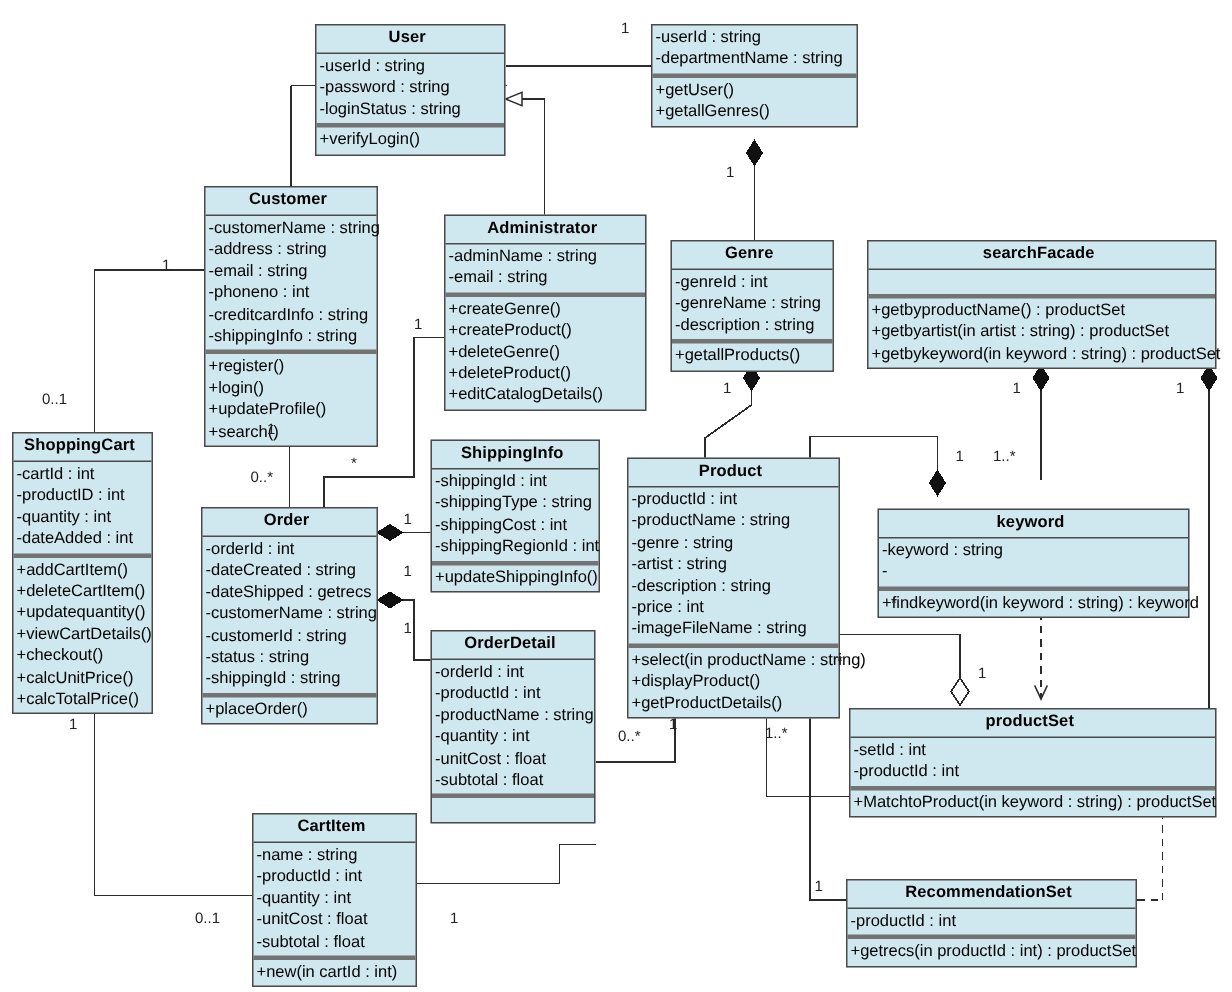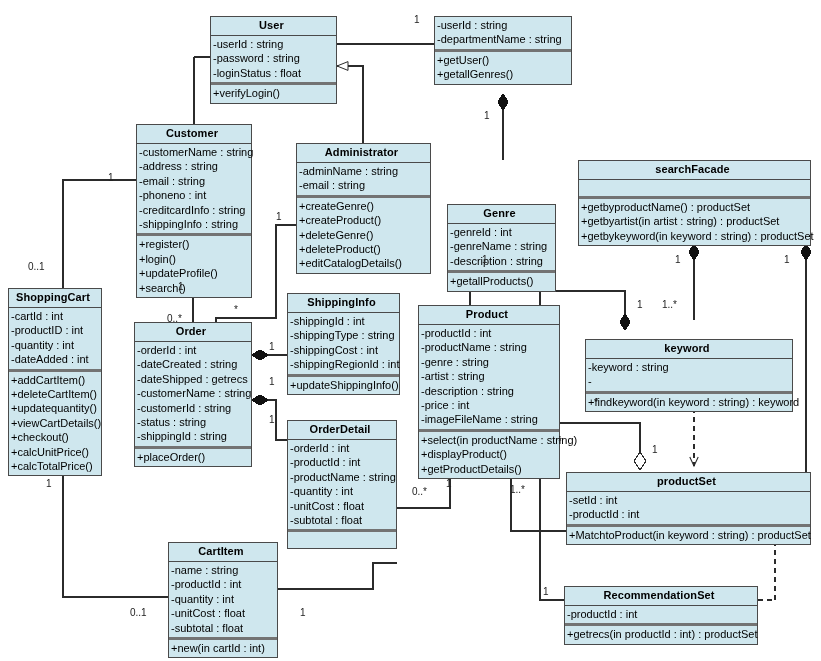--- a/index.html
+++ b/index.html
@@ -151,7 +151,7 @@
         <div class="uml-compartment">
           <div class="uml-line">-userId : string</div>
           <div class="uml-line">-password : string</div>
-          <div class="uml-line">-loginStatus : float</div>
+          <div class="uml-line">-loginStatus : string</div>
         </div>
         <div class="uml-compartment">
           <div class="uml-line">+verifyLogin()</div>

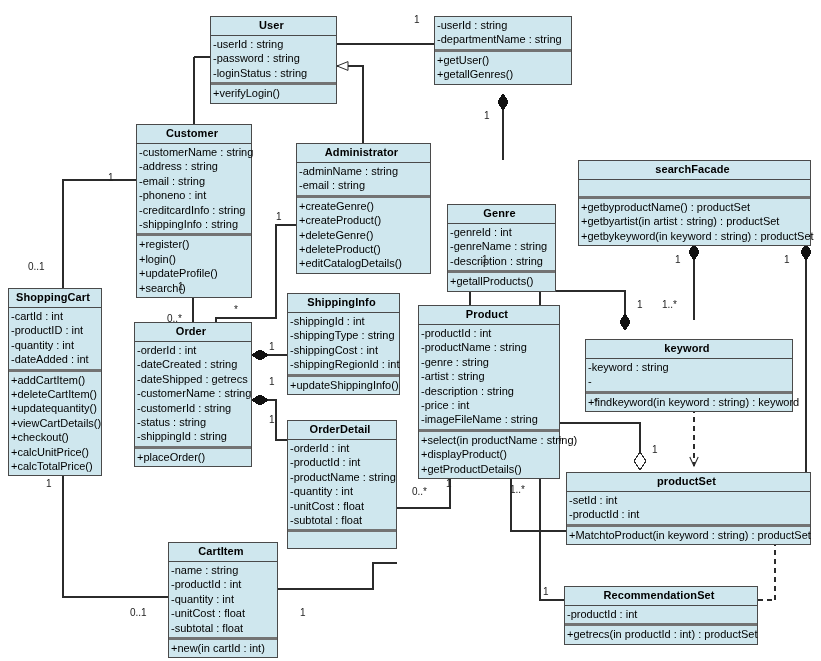--- a/index.html
+++ b/index.html
@@ -198,7 +198,7 @@
           <div class="uml-line">+editCatalogDetails()</div>
         </div>
       </div>
-      <div class="uml-class" style="left: 447px; top: 160px; width: 109px; margin-top: 44px;">
+      <div class="uml-class" style="left: 447px; top: 160px; width: 109px;">
         <div class="uml-name">Genre</div>
         <div class="uml-compartment">
           <div class="uml-line">-genreId : int</div>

------------

▸ EXERCISE
Wherever a line of the data holds "loginStatus", copy that line.

▸ WORKED SOLUTION
-          <div class="uml-line">-loginStatus : float</div>
+          <div class="uml-line">-loginStatus : string</div>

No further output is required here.